(Task directions)
Please return the listing below from the line with "M 383,320 L 451,338" through its last line, exactly, and include nothing else.

(Stored data)
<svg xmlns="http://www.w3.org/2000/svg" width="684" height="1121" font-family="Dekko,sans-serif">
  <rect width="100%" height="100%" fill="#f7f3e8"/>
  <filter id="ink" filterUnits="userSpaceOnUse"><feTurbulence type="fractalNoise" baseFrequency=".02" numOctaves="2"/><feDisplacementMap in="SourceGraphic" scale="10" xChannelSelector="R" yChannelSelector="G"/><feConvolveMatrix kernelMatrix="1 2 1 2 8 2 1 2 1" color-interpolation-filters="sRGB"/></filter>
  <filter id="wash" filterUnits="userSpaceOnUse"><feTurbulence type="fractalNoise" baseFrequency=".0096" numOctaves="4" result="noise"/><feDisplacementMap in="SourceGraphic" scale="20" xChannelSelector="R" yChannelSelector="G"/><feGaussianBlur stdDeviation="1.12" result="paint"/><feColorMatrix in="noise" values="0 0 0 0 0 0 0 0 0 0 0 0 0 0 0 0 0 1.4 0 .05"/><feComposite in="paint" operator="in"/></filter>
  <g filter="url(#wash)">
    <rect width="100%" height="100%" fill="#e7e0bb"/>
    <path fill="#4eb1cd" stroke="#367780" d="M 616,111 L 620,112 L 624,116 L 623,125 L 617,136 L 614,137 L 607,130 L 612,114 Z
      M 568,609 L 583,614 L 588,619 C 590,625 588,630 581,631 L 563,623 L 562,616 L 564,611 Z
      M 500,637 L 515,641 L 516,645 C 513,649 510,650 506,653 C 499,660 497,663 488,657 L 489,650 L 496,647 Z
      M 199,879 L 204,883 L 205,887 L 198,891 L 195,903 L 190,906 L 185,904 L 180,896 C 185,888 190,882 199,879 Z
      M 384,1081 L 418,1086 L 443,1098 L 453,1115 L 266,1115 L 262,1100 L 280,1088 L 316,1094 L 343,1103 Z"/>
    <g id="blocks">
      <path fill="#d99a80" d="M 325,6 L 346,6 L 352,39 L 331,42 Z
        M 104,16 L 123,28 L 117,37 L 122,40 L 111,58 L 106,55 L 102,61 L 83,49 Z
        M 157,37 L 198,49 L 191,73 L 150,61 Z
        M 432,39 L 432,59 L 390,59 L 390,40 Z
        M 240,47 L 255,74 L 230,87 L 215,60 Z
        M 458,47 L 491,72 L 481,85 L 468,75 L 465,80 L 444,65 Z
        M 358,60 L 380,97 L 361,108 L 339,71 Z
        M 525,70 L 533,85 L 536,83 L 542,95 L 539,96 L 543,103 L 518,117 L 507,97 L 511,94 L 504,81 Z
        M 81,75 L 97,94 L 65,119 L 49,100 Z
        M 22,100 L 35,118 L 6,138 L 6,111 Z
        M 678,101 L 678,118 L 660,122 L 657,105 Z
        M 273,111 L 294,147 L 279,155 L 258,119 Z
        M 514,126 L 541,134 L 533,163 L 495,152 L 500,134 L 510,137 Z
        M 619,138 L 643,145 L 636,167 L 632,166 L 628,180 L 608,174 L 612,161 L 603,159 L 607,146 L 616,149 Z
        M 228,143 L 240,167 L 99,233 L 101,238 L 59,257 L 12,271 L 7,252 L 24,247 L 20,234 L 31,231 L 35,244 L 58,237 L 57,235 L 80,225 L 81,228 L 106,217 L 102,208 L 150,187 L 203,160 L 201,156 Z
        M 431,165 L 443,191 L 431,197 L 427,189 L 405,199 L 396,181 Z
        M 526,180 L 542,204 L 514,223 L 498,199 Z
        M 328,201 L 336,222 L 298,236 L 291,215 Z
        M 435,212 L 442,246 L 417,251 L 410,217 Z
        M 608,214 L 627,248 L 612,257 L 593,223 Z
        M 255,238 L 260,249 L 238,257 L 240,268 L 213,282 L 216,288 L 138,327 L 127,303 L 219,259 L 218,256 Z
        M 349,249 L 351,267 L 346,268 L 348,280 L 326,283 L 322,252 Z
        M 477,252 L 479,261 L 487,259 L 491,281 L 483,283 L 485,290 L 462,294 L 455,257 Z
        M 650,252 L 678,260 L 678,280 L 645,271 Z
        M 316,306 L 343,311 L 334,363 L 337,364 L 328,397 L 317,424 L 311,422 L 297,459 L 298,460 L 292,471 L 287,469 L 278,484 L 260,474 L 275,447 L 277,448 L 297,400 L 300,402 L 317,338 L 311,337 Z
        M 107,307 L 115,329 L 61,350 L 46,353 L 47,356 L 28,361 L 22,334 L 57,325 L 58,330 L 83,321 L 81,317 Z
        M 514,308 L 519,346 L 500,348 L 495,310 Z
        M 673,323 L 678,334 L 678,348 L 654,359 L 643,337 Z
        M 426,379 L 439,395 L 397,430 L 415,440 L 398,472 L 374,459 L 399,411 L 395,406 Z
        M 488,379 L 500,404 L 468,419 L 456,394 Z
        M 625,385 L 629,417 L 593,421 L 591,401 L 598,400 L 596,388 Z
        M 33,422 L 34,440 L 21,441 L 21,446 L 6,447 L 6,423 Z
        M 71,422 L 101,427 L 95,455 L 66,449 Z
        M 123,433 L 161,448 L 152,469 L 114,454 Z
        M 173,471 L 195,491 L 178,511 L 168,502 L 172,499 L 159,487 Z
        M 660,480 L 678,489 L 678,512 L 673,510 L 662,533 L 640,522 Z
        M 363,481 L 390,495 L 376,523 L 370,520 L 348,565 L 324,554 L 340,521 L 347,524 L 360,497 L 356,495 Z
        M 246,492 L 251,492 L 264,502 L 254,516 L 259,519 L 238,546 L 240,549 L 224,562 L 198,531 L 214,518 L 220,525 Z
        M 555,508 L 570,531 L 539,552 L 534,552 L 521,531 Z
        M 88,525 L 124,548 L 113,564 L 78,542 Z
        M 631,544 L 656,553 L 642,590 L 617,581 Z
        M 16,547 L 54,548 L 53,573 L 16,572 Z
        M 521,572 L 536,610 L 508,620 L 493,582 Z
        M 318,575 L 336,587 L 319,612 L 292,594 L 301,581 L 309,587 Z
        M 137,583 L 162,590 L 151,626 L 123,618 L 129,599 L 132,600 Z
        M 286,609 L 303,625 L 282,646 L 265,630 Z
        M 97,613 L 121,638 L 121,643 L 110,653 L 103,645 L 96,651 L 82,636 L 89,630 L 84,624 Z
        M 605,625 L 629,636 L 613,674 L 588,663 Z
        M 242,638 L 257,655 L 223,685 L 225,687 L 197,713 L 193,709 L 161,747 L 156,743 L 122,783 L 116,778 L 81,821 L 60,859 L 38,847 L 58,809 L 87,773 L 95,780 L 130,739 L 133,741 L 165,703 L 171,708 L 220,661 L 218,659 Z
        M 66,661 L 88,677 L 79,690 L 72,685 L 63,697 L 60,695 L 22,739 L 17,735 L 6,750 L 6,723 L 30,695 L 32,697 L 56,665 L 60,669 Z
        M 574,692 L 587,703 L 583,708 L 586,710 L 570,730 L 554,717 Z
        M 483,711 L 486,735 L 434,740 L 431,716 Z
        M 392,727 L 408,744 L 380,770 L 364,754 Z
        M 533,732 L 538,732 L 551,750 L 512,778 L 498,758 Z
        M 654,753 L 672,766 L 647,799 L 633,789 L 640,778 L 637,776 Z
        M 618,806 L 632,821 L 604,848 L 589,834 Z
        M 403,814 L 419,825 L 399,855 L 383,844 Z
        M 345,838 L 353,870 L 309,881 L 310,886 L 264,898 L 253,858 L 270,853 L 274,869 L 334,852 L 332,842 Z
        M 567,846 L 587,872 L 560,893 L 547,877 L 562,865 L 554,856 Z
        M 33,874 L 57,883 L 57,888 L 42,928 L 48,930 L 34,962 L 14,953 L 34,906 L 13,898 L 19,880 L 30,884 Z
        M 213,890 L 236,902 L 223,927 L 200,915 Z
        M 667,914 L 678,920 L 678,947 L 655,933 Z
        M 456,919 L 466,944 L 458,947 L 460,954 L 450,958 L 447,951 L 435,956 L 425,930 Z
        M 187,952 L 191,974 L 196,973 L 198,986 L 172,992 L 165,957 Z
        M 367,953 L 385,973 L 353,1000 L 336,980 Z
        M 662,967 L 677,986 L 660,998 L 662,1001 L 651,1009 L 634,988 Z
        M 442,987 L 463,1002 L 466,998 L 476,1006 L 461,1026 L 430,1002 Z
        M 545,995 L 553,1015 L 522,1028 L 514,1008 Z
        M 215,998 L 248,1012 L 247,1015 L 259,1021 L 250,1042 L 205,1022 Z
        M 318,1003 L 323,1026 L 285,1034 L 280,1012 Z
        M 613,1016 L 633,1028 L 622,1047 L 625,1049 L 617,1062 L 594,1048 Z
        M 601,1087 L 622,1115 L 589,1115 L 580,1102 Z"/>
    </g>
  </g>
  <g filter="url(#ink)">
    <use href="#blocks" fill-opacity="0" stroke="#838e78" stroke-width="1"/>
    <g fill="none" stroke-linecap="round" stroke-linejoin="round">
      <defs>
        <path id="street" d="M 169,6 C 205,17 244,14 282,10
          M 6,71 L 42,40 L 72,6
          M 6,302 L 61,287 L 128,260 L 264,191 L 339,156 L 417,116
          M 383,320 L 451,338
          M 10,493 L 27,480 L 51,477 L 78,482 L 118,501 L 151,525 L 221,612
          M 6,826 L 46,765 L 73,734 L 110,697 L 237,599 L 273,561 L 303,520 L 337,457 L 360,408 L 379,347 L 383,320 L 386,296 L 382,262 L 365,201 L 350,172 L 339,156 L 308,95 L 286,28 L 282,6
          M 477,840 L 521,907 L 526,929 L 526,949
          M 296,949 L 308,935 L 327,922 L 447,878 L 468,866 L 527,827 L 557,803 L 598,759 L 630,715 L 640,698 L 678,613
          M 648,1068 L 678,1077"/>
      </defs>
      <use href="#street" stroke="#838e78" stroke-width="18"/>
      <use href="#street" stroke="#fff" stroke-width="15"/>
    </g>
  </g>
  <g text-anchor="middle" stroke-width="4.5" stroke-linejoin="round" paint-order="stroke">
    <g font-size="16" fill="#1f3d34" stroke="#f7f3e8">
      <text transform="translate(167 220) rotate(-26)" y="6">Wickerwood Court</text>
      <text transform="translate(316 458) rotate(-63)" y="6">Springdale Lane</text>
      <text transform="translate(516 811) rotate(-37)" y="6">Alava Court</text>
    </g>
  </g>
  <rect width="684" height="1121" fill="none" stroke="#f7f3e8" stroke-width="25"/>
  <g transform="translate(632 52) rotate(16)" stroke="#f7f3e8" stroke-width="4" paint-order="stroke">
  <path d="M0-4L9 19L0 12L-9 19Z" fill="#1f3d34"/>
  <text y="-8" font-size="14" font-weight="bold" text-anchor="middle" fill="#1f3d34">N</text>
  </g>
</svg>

(Solution for this task)
          M 383,320 L 451,338
          M 10,493 L 27,480 L 51,477 L 78,482 L 118,501 L 151,525 L 221,612
          M 6,826 L 46,765 L 73,734 L 110,697 L 237,599 L 273,561 L 303,520 L 337,457 L 360,408 L 379,347 L 383,320 L 386,296 L 382,262 L 365,201 L 350,172 L 339,156 L 308,95 L 286,28 L 282,6
          M 477,840 L 521,907 L 526,929 L 526,949
          M 296,949 L 308,935 L 327,922 L 447,878 L 468,866 L 527,827 L 557,803 L 598,759 L 630,715 L 640,698 L 678,613
          M 648,1068 L 678,1077"/>
      </defs>
      <use href="#street" stroke="#838e78" stroke-width="18"/>
      <use href="#street" stroke="#fff" stroke-width="15"/>
    </g>
  </g>
  <g text-anchor="middle" stroke-width="4.5" stroke-linejoin="round" paint-order="stroke">
    <g font-size="16" fill="#1f3d34" stroke="#f7f3e8">
      <text transform="translate(167 220) rotate(-26)" y="6">Wickerwood Court</text>
      <text transform="translate(316 458) rotate(-63)" y="6">Springdale Lane</text>
      <text transform="translate(516 811) rotate(-37)" y="6">Alava Court</text>
    </g>
  </g>
  <rect width="684" height="1121" fill="none" stroke="#f7f3e8" stroke-width="25"/>
  <g transform="translate(632 52) rotate(16)" stroke="#f7f3e8" stroke-width="4" paint-order="stroke">
  <path d="M0-4L9 19L0 12L-9 19Z" fill="#1f3d34"/>
  <text y="-8" font-size="14" font-weight="bold" text-anchor="middle" fill="#1f3d34">N</text>
  </g>
</svg>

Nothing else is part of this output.